→ **TASK ITEM**
Identify every line in the material below that contains the string "XING", and copy each of those lines.

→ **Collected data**
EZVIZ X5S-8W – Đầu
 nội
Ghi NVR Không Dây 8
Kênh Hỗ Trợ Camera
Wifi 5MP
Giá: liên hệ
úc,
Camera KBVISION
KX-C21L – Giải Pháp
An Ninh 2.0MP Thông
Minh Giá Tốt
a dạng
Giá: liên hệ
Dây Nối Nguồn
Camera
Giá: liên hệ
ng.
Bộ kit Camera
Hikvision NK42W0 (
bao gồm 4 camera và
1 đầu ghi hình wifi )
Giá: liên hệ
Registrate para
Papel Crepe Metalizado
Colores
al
...
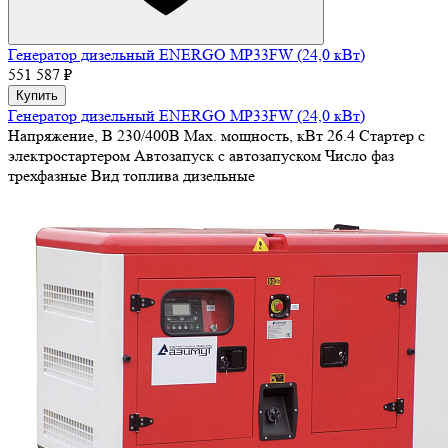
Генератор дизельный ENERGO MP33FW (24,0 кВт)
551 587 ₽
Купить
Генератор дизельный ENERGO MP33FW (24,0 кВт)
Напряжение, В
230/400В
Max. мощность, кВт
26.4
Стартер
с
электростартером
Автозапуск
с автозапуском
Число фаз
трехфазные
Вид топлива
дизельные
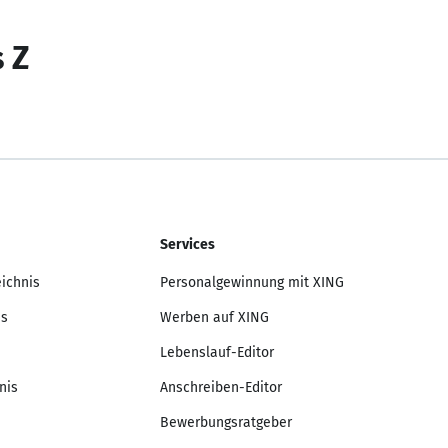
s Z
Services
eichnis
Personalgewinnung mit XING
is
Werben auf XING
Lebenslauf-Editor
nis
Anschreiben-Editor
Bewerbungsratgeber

→ **ANSWER AREA**
Personalgewinnung mit XING
Werben auf XING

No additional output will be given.